Let's make this simple. Elena Kagan is not even close to the most qualified candidate for this position. She's just the closest idealogue in Obama's circle that he thinks he can get away with hiring. No paper trail. No difficult to explain decisions or worrisome socialist-leaning legal papers (well not more than one). She's as blank a slate as Obama was when he ran for president. Which is exactly why she should be rejected.

Once upon a time in a different America not that far away, the most qualified judges and attorneys had to spend decades developing a legal philosophy, writing papers, and making valued constitutional decisions before appearing on a short list to be considered for the supreme court. Today, it's more like a short bus list. John Roberts was extremely qualified and shined during his Senate confirmation, but since then ideology has prevailed over jurisprudence and experience.

I doubt many would argue that there aren't at least two hundred more deserving legal minds in this country who are better prepared for this and some of those surely lean to the Left. The president should be looking to them and not trying to round out the court with a non-judicial, consensus-building professor with a disdain for military recruiting.

I'm not just being partisan here. I actually see a sliver of moderation in Kagan based on her work during the Clinton years, although it's hard to tell if she wasn't making political decisions so much as legal ones. I get the feeling that her criteria for deciding the former is much different than the latter, and she's certainly holding the latter close to the vest. But if I'm making a hire for life, and that's the bottom line here, if I'm Warren Buffet and I'm selecting the executive to run my financial empire for the next 30 years without any recourse to fire them, I'm looking for someone with more experience other than just academia. Of course, academia is the only non-government experience our president has ever known. Which is probably why everyone he hires has the feel of a nutty professor.

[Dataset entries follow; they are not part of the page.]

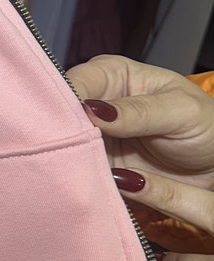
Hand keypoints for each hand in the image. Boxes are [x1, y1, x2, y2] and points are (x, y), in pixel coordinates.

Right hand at [66, 55, 213, 246]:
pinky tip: (79, 185)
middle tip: (67, 151)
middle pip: (64, 114)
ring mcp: (94, 138)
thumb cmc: (206, 128)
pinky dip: (78, 180)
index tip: (70, 122)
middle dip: (61, 132)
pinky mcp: (97, 168)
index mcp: (114, 75)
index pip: (79, 81)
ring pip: (66, 146)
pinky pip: (79, 174)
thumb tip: (92, 109)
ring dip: (67, 160)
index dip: (68, 99)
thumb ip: (139, 111)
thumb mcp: (180, 112)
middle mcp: (97, 103)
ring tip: (72, 171)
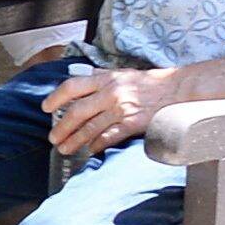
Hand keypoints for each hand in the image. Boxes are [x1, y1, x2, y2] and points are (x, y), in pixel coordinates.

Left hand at [43, 64, 170, 160]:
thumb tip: (80, 75)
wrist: (179, 90)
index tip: (46, 108)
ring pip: (90, 127)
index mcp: (106, 78)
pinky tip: (90, 150)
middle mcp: (111, 93)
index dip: (56, 97)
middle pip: (77, 112)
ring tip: (65, 149)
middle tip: (53, 138)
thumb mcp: (123, 73)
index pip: (72, 86)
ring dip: (75, 140)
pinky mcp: (133, 124)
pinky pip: (109, 137)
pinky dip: (97, 144)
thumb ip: (101, 76)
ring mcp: (122, 109)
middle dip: (62, 127)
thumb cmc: (151, 83)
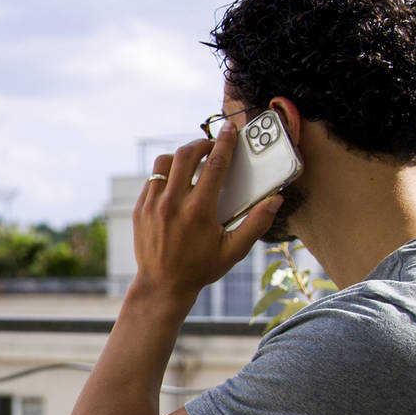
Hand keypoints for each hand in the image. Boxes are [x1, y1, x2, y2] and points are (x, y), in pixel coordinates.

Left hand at [132, 122, 280, 302]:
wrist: (162, 285)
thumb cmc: (200, 269)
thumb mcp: (234, 251)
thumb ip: (256, 224)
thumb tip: (275, 200)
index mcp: (199, 211)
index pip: (215, 164)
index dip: (225, 142)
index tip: (231, 128)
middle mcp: (173, 203)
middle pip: (187, 154)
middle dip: (202, 143)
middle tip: (212, 146)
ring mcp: (153, 205)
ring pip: (164, 162)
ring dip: (180, 156)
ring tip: (193, 162)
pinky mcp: (140, 209)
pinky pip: (152, 180)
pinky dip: (166, 174)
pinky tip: (177, 182)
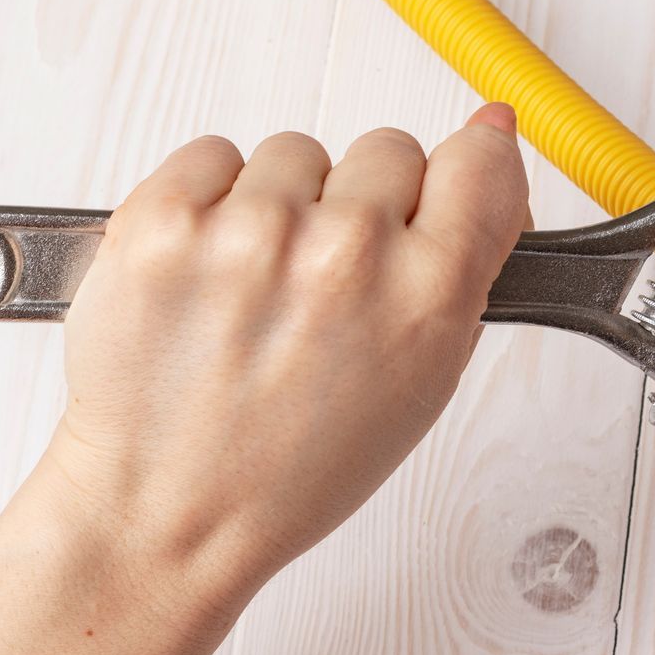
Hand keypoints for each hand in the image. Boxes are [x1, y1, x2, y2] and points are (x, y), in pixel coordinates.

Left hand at [41, 104, 527, 601]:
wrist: (168, 513)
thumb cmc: (288, 468)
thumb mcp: (419, 387)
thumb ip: (462, 267)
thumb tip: (490, 142)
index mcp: (427, 300)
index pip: (482, 163)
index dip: (466, 174)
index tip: (443, 194)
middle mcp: (345, 254)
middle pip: (388, 152)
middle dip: (365, 207)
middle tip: (327, 288)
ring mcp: (249, 230)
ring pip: (296, 154)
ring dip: (282, 207)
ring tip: (257, 295)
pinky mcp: (164, 217)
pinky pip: (211, 156)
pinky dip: (210, 203)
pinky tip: (208, 277)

UPDATE: For a different perspective, you might want to read Prof. Volokh's assessment of Kagan's four major articles. He seems to think she might be the best we can get out of this president.  Crooked Timber disagrees, and one astute commenter notes an alarming statement Kagan made about free speech as Solicitor General, or at least one alarming enough to raise the eyebrows of eight of the justices in U.S. v. Stevens.